This document lists the ways you can improve the accuracy of your model.
When it comes to improvement, users generally have 2 levers to help improve their models. These levers being:
- Data (Images/PDFs)
Below are methods listed in order of importance about the things you can do.
Quantity of Data
- More data: More is always better. The most fundamental and effective way to improve the accuracy of your model is to add more data
- Dataset Diversity & Consistency: You should train the model with the kind of images you expect it to work on. If you have a large amount of data that you expect the model to work on, your training data should represent this
Quality of Data
- Readable: The document should readable by our OCR. When you draw a bounding box around the image, ideally the auto populated text should match. However a few characters that are incorrect or wrong is okay and you can correct these mistakes while annotating
- Blurry Images: If the images are blurry, and the text can't be read, populating the text might not be very effective. It is best to avoid blurry images.

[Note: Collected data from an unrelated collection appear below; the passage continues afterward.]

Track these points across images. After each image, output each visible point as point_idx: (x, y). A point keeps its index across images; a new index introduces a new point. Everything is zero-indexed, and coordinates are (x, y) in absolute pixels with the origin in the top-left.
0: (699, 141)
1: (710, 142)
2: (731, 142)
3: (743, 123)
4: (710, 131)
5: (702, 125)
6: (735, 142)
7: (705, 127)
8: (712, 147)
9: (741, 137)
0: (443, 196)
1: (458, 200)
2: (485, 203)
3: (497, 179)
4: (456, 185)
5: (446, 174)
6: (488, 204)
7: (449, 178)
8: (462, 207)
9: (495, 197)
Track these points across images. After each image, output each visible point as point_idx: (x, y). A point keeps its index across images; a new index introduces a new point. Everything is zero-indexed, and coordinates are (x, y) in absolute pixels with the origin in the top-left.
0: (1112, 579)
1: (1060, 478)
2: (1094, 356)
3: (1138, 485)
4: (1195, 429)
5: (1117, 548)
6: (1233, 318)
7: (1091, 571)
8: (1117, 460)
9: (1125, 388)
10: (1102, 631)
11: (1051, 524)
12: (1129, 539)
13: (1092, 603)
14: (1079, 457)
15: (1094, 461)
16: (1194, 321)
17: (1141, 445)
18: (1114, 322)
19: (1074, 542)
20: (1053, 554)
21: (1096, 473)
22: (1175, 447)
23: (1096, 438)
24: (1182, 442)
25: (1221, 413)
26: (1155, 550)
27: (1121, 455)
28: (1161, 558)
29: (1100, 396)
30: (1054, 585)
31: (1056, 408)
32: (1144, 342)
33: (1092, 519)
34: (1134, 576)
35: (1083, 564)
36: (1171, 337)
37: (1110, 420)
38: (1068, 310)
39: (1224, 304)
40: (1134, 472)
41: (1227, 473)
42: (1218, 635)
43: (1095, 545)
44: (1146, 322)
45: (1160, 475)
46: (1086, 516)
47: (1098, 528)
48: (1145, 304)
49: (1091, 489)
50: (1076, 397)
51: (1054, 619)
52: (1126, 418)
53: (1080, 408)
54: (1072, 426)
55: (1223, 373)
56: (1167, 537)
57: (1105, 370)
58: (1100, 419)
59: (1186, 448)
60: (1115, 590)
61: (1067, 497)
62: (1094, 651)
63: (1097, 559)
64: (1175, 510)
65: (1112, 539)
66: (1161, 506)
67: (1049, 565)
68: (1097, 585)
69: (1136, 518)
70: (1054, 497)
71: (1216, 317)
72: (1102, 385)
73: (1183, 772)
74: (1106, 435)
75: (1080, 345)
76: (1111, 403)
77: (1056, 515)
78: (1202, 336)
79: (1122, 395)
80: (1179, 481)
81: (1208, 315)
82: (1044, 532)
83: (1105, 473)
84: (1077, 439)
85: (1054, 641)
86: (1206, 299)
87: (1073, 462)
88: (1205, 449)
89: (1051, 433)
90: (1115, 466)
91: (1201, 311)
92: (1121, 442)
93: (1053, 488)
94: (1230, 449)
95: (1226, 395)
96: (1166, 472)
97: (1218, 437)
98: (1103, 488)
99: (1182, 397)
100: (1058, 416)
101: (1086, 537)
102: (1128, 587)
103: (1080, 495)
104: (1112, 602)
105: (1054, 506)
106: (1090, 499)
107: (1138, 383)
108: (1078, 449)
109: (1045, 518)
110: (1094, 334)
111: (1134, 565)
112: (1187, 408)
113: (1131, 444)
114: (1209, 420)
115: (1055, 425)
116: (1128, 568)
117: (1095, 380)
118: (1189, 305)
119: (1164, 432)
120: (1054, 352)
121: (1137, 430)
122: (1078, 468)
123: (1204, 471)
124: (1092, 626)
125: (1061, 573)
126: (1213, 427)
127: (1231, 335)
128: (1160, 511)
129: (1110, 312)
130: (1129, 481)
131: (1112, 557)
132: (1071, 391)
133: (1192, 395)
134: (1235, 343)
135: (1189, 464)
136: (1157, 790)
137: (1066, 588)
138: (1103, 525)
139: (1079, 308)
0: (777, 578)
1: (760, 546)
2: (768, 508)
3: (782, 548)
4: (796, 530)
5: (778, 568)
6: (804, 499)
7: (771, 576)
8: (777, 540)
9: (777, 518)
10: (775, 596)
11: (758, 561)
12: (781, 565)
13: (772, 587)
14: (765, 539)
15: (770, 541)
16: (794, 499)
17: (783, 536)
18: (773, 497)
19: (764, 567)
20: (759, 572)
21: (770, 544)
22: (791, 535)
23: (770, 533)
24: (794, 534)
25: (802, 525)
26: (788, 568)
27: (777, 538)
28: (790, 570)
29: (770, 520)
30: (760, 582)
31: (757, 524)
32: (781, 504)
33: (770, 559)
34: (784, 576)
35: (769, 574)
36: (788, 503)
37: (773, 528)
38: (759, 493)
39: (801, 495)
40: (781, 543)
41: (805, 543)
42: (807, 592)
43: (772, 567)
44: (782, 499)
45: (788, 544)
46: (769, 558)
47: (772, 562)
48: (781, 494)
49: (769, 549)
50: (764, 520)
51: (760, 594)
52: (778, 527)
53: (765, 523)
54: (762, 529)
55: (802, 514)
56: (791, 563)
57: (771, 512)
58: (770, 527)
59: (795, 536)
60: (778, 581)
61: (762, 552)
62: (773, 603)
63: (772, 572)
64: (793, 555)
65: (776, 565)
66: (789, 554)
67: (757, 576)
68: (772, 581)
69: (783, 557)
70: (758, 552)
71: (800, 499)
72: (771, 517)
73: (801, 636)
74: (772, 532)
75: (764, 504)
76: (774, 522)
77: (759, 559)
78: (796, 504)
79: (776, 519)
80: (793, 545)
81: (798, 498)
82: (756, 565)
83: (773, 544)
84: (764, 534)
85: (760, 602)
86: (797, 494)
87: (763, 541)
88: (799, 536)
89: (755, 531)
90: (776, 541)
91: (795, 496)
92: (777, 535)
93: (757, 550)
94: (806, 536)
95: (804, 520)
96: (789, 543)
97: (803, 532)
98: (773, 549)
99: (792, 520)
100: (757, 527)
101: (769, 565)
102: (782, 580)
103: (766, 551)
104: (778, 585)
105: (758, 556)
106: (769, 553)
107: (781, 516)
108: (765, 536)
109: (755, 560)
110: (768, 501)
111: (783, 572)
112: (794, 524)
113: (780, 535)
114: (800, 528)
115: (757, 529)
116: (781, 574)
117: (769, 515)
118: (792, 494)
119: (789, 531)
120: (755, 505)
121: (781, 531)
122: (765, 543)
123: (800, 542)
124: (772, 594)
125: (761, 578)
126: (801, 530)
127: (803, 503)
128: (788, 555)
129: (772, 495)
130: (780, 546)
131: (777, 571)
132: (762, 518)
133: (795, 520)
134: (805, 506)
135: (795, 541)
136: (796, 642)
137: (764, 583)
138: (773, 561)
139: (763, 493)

- Consistency: It is important to follow the same convention when annotating data. For eg: If you've annotated the date and time in a receipt under the label `date`, make sure you follow the same practice in all receipts
- Completeness: Make sure you annotate all your images. In case the number of images is verty large, make sure the images you've annotated are complete. Do not partially annotate images. For eg: Do not annotate 5 out of 10 labels in an image.
Only annotate text you want: If you want to extract say the invoice number, only annotate the specific invoice number. The model will learn to look for the surrounding text in order to learn this. An example is given below.
- Multiline fields: The model will learn multi line fields as well such as addresses. As shown in the below image, you can annotate the entire address field.